In 2020, the global gaming market was valued at around $155 billion and is expected to grow by around a third by 2023.
With so many people spending so much money, the market is becoming crowded, with existing and new developers competing for a share of this giant pie. But as more companies pile in, it becomes harder to stand out and actually attract people to play your games.
How do developers make their games look appealing in an environment where the odds are stacked heavily against them?
The concept of giving part of a game away for free as a way to increase exposure is by no means a new idea. One of the best examples of this was Doom. Back in 1993 Id Software released this pioneering 3D first-person shooter as a shareware application.
The game’s first “episode” was given away for free, meaning players could get access to the first nine levels without having to hand over any cash. They were also encouraged to copy it and share it with friends, something most publishers tried to prevent. If they liked it, they could call a freephone number to pay and unlock the rest of the game. The game became an instant hit and remains popular to this day.
Today, giving away games for free is much more commonplace, particularly as digital stores like the Apple App Store and Valve’s Steam make it much easier to distribute games. Most developers make most of their game free, but include the option to pay to unlock extra features, customize certain cosmetic elements, and/or skip waiting times.
As we’ve seen, many players find regular updates to games much more engaging, but regular DLC updates aren’t the only way of achieving this. Another approach that some developers have taken is to introduce daily challenges, daily sign-in bonuses, and even daily jackpots to their games, making them more attractive to loyal and regular players.
Many free-to-play games offer a bonus to any player who signs in each day.

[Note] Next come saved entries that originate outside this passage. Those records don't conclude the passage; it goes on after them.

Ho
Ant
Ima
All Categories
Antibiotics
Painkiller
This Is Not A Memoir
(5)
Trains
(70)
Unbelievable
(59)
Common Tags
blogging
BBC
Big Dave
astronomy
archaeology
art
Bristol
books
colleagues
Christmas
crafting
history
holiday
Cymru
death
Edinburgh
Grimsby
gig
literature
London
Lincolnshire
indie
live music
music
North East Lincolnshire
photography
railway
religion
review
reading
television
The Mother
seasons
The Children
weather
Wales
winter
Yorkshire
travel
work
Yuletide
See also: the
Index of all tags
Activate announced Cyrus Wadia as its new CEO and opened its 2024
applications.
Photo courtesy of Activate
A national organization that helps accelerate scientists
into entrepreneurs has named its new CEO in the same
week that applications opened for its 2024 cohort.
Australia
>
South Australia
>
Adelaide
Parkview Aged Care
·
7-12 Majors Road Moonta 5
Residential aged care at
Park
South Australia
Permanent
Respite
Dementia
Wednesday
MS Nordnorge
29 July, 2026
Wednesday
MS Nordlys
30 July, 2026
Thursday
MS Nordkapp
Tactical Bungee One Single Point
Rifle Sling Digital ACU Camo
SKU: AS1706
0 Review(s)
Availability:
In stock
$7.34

They don’t lose anything by not signing in, but for every calendar day that they do, they receive in-game currency or items as a reward.

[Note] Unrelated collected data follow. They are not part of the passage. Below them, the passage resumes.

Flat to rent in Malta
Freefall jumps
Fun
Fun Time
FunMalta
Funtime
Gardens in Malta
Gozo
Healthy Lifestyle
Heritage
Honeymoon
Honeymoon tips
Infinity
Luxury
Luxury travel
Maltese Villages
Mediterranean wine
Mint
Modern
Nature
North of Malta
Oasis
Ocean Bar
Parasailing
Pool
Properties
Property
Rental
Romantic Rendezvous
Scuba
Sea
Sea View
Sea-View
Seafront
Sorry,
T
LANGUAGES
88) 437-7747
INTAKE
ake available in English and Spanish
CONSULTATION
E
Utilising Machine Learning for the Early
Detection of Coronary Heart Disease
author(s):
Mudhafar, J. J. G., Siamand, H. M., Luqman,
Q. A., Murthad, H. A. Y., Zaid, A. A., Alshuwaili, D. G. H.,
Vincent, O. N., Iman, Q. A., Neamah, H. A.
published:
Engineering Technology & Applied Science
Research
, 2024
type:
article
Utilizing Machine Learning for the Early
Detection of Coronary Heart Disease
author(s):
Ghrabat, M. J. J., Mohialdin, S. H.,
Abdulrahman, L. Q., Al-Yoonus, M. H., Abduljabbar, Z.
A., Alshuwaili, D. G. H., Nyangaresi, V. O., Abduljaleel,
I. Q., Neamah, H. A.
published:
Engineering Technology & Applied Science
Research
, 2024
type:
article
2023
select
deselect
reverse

Daily challenges take this a step further, offering players a new scenario or task to complete each day, creating variety in the game with time-limited opportunities that incentivize gamers to return. Games with this feature include Spelunky 2, Rocket Arena, and even NBA 2K Playgrounds 2.
Online casinos also have a similar feature that can help their slot games stand out from the crowd. Traditional progressive jackpots could build up over several days or even weeks, with no knowing when they would actually hit. Using daily drop jackpots, casinos can offer a different kind of video slot with a guarantee that it will hit at some point before a set cut off point.
Unless you’re Activision, you’re not going to create a game that can compete with Fortnite or PUBG. Unless you’re EA, you’re not going to challenge 2K in the sports genre. And unless you’re Nintendo, you don’t stand a chance in the Italian plumber-themed platform genre.
Instead, developers are more likely to stand out by creating games that fit into more niche areas. Titles that haven’t been made before are much more likely to succeed as they’re harder to compare against the hyper-polished products published by the industry giants.
Games like Papers, Please, which sees you take on the role of a border control immigration officer, tasked with deciding whether someone should be let into your country or not. While this sounds like a terrible idea for a game, by being different, developer 3909 has created a smash hit that’s rated 4.8 stars on the App Store and 10/10 on Steam.
Similarly, Dinosaur Polo Club created Mini Metro, a puzzle game themed around mass transit networks. Unlike other transport-themed games, like SimCity and Transport Tycoon, the Mini Metro doesn’t attempt to be a simulator, but just makes it fun to connect dots on a map.